El recuerdo de la voz de Tristan era tan fuerte que parecía que estuviera oyéndola en ese momento. Le resultaba imposible que la inmensidad azul del cielo permaneciera allí arriba; debería haberse partido en mil pedazos como el parabrisas del coche la noche del accidente, pero allí estaba.

Ivy recordó haberse tumbado sobre el agua y haber sentido el brazo de Tristan debajo de ella mientras la enseñaba a flotar.

«Así es más fácil. No luches. Arquea la espalda. Muy bien», le había dicho él.

Y no luchó. Cerró los ojos y se imaginó en el centro de un lago. Cuando los abrió, él la estaba mirando, y su cara, como el sol, le proporcionaba calor.

«Estoy flotando», había susurrado Ivy, y también lo susurró en ese momento.

«Estás flotando».

«Flotando…».

Lo habían leído el uno en los labios del otro y, durante un instante, Ivy se sintió entonces como si Tristan aún estuviera inclinándose sobre ella.

«Flotando».

Con sus labios cerca, muy cerca…

—¡Devuélvemelo!

Ivy irguió la cabeza a toda velocidad y sus pies se hundieron justo debajo de ella.
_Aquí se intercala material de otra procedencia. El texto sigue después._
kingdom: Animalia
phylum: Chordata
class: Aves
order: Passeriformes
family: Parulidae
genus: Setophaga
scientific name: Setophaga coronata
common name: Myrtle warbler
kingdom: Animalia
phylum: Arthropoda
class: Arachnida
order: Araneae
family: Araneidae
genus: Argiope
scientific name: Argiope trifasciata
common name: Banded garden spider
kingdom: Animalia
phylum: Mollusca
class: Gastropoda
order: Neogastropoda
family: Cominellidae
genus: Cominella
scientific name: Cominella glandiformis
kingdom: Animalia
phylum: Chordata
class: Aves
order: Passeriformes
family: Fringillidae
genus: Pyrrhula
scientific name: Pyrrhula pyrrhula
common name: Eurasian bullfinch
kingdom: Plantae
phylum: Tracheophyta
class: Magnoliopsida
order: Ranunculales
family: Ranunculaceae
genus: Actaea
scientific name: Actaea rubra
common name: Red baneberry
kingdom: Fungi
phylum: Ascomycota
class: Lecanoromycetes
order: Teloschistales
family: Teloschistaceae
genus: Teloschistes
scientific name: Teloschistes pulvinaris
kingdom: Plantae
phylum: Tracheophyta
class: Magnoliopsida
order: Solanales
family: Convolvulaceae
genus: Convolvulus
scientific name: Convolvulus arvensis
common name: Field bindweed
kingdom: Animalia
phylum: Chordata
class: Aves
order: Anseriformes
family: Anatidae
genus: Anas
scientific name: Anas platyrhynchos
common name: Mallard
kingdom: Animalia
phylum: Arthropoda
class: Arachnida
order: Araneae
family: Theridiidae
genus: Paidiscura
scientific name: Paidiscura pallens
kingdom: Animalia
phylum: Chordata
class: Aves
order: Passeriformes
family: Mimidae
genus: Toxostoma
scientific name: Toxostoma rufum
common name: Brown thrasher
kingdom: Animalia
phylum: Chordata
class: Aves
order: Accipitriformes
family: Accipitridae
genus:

Se enjugó rápidamente el agua que le cubría los ojos.

La puerta de la casa se había abierto de golpe y Gregory corría por el césped llevando un trozo pequeño de tela oscura en las manos. Unos extraños pegotes de una sustancia blanca y viscosa salían despedidos de su pelo. Eric lo seguía a toda prisa, mientras que, con una mano, sujetaba el sombrero de Beth —lo único que lo cubría— y, con la otra, blandía un largo cuchillo de cocina.

—¡Eres hombre muerto, Gregory!

—Ven a cogerlo —Gregory lo provocaba agitando en el aire su bañador—. Vamos, inténtalo con ganas.

—Voy a…

—Ya, ya… —lo enardecía Gregory.

De repente, Eric dejó de correr.

—Te cogeré, Gregory —le advirtió—. Cuando menos te lo esperes.